--- START ---

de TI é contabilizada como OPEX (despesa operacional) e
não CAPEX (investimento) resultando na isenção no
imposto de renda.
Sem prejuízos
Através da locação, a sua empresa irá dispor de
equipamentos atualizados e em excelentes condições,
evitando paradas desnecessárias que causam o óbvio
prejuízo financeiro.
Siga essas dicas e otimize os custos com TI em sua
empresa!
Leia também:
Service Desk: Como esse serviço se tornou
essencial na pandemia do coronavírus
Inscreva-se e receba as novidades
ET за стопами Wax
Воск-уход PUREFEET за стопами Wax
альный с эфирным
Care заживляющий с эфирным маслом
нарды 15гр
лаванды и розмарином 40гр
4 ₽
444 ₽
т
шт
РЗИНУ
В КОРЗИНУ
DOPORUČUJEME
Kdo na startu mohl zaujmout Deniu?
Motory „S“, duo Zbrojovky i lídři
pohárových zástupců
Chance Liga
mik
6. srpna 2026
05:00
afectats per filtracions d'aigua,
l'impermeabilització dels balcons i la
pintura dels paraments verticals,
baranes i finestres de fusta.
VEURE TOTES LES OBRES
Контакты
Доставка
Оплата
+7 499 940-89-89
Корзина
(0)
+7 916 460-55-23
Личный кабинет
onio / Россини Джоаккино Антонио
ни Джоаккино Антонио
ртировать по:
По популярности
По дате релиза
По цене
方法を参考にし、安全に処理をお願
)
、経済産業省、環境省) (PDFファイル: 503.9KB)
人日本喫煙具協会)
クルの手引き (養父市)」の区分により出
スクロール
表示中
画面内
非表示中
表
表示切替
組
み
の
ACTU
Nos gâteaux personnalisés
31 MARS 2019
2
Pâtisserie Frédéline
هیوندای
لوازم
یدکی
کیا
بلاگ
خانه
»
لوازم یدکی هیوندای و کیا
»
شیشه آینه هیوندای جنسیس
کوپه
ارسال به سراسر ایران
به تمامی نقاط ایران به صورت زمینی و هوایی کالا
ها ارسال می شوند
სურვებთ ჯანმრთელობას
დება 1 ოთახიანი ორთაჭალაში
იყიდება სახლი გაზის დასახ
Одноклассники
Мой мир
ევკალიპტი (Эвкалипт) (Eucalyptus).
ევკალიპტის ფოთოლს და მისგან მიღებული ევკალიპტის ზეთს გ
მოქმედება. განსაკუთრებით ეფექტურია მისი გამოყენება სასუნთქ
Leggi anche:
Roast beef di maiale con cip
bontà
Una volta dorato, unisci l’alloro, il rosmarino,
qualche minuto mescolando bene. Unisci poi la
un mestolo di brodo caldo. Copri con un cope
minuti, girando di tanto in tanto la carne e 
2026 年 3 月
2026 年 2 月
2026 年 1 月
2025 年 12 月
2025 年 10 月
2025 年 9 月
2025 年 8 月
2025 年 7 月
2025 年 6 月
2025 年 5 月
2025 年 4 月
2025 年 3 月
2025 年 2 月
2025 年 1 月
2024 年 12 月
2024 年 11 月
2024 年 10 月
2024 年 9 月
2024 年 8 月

--- END ---

*Work to complete*: All that is wanted is the stretch of lines above from the one containing "l'impermeabilització dels balcons i la" through the one containing "По популярности", duplicated exactly.

*Solution for this exercise*:
l'impermeabilització dels balcons i la
pintura dels paraments verticals,
baranes i finestres de fusta.
VEURE TOTES LES OBRES
Контакты
Доставка
Оплата
+7 499 940-89-89
Корзина
(0)
+7 916 460-55-23
Личный кабинет
onio / Россини Джоаккино Антонио
ни Джоаккино Антонио
ртировать по:
По популярности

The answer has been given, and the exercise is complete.